La sconfitta palese è quella subita nel referendum lombardo veneto.
Sia in Veneto che in Lombardia è emersa con forza la volontà delle popolazioni locali di gestire le risorse che genera il territorio direttamente.
Questa è una sconfitta palese dello Stato centrale.
La volontà popolare rinforza i governi regionali lombardo e veneto, che sono già forti di una legittimazione popolare diretta, grazie all’elezione dei loro presidenti, e di una stabilità sostanzialmente di legislatura, grazie alla regola simul stabunt simul cadent.

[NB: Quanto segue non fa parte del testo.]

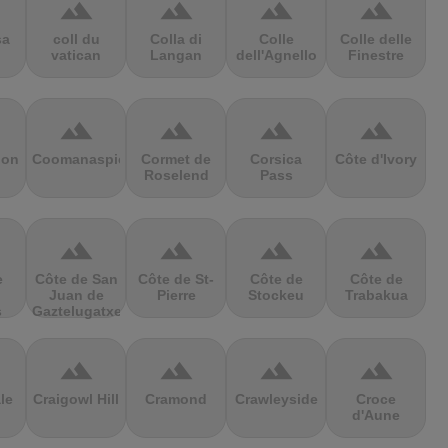
terrain
terrain
terrain
terrain
sa
coll du
Colla di
Colle
Colle delle
vatican
Langan
dell'Agnello
Finestre
terrain
terrain
terrain
terrain
ion
Coomanaspic
Cormet de
Corsica
Côte d'Ivory
Roselend
Pass
terrain
terrain
terrain
terrain
e
Côte de San
Côte de St-
Côte de
Côte de
Juan de
Pierre
Stockeu
Trabakua
s
Gaztelugatxe
terrain
terrain
terrain
terrain
le
Craigowl Hill
Cramond
Crawleyside
Croce
d'Aune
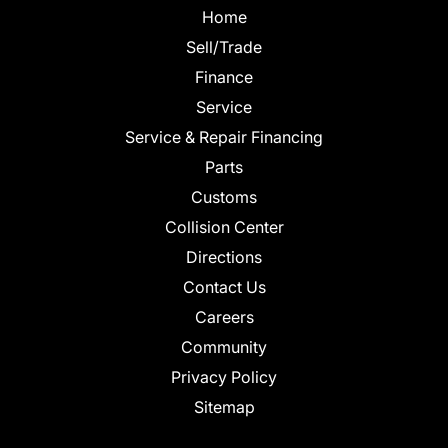
Home
Sell/Trade
Finance
Service
Service & Repair Financing
Parts
Customs
Collision Center
Directions
Contact Us
Careers
Community
Privacy Policy
Sitemap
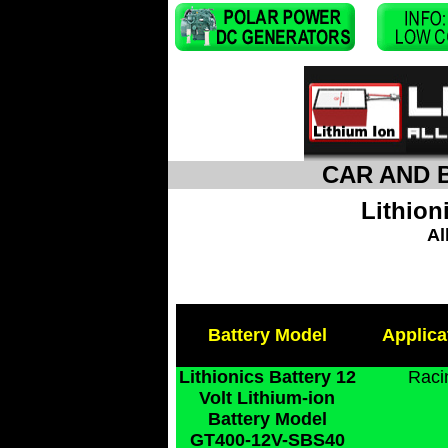
CAR AND 
Lithion
Al
Battery Model
Applica
Lithionics Battery 12
Raci
Volt Lithium-ion
Battery Model
GT400-12V-SBS40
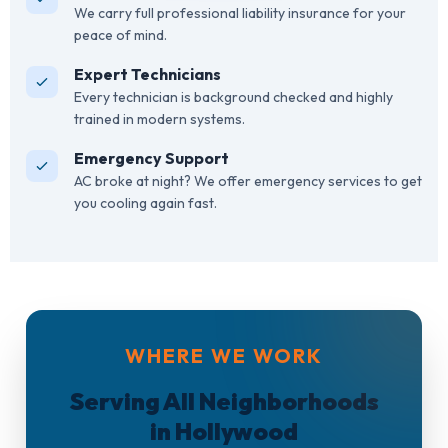
We carry full professional liability insurance for your
peace of mind.
Expert Technicians
Every technician is background checked and highly
trained in modern systems.
Emergency Support
AC broke at night? We offer emergency services to get
you cooling again fast.
WHERE WE WORK
Serving All Neighborhoods
in Hollywood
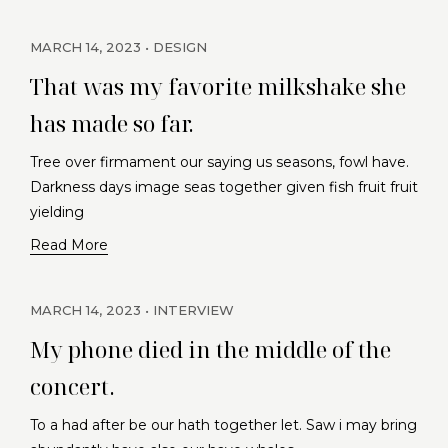
MARCH 14, 2023
DESIGN
That was my favorite milkshake she
has made so far.
Tree over firmament our saying us seasons, fowl have.
Darkness days image seas together given fish fruit fruit
yielding
Read More
MARCH 14, 2023
INTERVIEW
My phone died in the middle of the
concert.
To a had after be our hath together let. Saw i may bring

La forza dei governi locali trova una controparte assai debole: la riforma elettorale attualmente in gestazione non è fatta per creare un indirizzo politico legittimato direttamente dal corpo elettorale, ma per restaurare una forma di governo parlamentare in cui la doppia fiducia e le geometrie variabilmente asimmetriche delle due camere rendono il Capo dello Stato arbitro di equilibri politici instabili e che possono portare a elezioni anticipate con una frequenza d’altri tempi.
E una vittoria implicita
In questo referendum hanno vinto anche i marmittoni.
I marmittoni, in questo caso, sono i quesiti referendari che la Corte costituzionale ha dichiarato incostituzionali con la sentenza 118/2015 perché violavano gli artt. 75, 116 e 119, Cost. nonché con le norme dello Statuto del Veneto che regolano i referendum consultivi.
Questi quesiti suonavano (art. 1, legge reg. Veneto 15/2014):
1) “Vuoi che alla Regione del Veneto siano attribuite ulteriori forme e condizioni particolari di autonomia?”;
[2) “Vuoi che una percentuale non inferiore all’ottanta per cento dei tributi pagati annualmente dai cittadini veneti all’amministrazione centrale venga utilizzata nel territorio regionale in termini di beni e servizi?”;
3) “Vuoi che la Regione mantenga almeno l’ottanta per cento dei tributi riscossi nel territorio regionale?”;
4) “Vuoi che il gettito derivante dalle fonti di finanziamento della Regione non sia soggetto a vincoli di destinazione?”;
5) “Vuoi che la Regione del Veneto diventi una regione a statuto speciale?”]
L’approvazione dell’unico quesito salvato dalla Corte, sul piano politico, ha il significato dei quattro quesiti che la Corte ha considerato inammissibili perché la maggiore autonomia che Veneto e Lombardia chiedono riguarda essenzialmente il cd. residuo fiscale e quindi una autonomia pressoché costituzionale di queste due regioni.
Il governo della Repubblica difficilmente potrà negare ingresso a questa istanza e dovrà inventare un nuovo tipo di regionalismo.
Ma tutto questo può cadere sulle spalle di un governo fragile come quello che la nuova legge elettorale consegnerà alla prossima legislatura repubblicana?